“Then,” Hanson looked from one to the other, but spoke to Pearl, “you ain’t brother and sister?”
“No,” said Pearl, and it disturbed Hanson more than he would have dreamed to notice the change in voice and manner. The warm, provocative, inherent coquetry was gone from both smile and eyes; instead of a soft, alluring girl ready to play with him a baffling, blood-stirring game of flirtation, she was again the sphynx of last night, whose unrevealing eyes seemed to have looked out over the desert for centuries, until its infinite heart was as an open page to her, and she repressed in the scarlet curves of her mouth its eternal, secret enigma.
“We are brother and sister.” Hugh edged along the step until he could lay his head against Pearl’s knee. “But we’re not blood relations, if you’re curious to know.” The insolence of his tone was barely veiled. “My mother was a circus woman that Mrs. Gallito knew. She deserted me when I was a baby, and Mrs. Gallito has been all the mother I ever had or wanted, and Pearl the only sister. I was born blind.”
“Oh, Hughie,” remonstrated Pearl, “you’ve got no call to say that. He don’t see with his eyes,” she turned to Hanson, “but I never saw anybody that could see so much.”
“How’s that?” asked Hanson easily. He was used from long experience to the temperamental, emotional people of the stage, and he had no intention of being daunted by any moods these two might exhibit.
“Hughie, what color are Mr. Hanson’s clothes?” asked Pearl.
Still with a petulant, disdainful expression, the boy leaned forward and ran his long, slender fingers with their cushioned tips over Hanson’s coat. “Brown,” he replied indifferently.
“He can tell you the color of every flower in the garden, just by touching them,” explained Pearl. “He knows all the different kinds of birds just by the whirr of their wings. He can tell the color of every dress I wear. He—”

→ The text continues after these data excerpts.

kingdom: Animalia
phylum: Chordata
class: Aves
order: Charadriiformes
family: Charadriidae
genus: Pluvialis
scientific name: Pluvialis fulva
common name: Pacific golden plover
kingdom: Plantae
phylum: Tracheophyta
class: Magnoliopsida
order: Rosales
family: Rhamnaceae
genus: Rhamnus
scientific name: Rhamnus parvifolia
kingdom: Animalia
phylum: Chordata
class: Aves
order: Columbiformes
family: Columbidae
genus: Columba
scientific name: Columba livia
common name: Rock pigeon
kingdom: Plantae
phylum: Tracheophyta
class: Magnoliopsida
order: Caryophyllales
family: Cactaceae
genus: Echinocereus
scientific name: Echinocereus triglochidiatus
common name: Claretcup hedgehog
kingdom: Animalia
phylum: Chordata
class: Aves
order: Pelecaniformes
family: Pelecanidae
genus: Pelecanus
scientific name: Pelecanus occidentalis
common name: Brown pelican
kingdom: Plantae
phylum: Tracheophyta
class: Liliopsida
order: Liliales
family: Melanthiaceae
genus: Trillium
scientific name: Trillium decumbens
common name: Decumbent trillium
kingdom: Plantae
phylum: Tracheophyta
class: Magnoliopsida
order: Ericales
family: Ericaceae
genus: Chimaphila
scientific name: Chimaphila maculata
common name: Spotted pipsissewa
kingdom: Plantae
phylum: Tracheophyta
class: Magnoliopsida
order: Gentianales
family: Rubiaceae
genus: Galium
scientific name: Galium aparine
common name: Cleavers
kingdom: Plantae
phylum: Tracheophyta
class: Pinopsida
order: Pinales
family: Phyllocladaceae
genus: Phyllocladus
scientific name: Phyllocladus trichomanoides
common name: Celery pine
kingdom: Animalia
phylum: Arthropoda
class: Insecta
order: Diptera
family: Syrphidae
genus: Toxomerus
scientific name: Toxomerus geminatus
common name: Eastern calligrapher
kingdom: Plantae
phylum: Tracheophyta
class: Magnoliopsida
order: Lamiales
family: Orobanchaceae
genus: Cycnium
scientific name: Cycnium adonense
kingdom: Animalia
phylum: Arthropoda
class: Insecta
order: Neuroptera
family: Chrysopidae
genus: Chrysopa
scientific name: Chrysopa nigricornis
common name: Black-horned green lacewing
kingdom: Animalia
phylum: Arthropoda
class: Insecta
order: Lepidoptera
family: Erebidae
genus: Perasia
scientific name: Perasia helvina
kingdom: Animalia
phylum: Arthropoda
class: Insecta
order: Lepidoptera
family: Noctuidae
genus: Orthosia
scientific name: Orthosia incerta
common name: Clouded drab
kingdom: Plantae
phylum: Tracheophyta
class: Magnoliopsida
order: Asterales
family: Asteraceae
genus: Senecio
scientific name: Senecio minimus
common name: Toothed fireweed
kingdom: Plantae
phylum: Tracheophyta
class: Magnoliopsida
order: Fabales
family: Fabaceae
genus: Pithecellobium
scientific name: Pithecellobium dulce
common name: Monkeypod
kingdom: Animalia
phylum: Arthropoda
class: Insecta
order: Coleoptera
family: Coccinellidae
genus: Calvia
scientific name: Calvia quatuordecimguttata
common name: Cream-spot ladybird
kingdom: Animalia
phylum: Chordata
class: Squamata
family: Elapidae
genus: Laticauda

But Hugh had risen. “I don’t like you to tell strangers about me,” he cried with passionate petulance, “and you know it. I’m going to find mother.”
“Well, tell her that Mr. Hanson’s here,” called Pearl after him, unaffected by his outburst. “He hasn’t taken a shine to you,” she remarked frankly to Hanson.
Again he was disturbed to notice that she seemed to give this obvious fact some weight. She had rested her chin on her hand and was gazing meditatively at the gay garden. A shadow of disappointment was on her face, and more than a touch of it in her voice.
“That don’t bother me,” affirmed Hanson confidently. “All that I’m caring about is whether some one else shares his opinion.” His bold, gay eyes looked straight into hers.
“I wonder who?” drawled Pearl. The gleam of her eyes shining through narrowed lids and black, tangled lashes flicked him like the tang of a whip. “Maybe you mean Lolita?”
The parrot, which had perched on her shoulder and was tweaking her ear, now hearing its name, looked up, fluttered its wings, and called out in a gruff, masculine voice: “Mi jasmin, Pearl. Mi corazon.”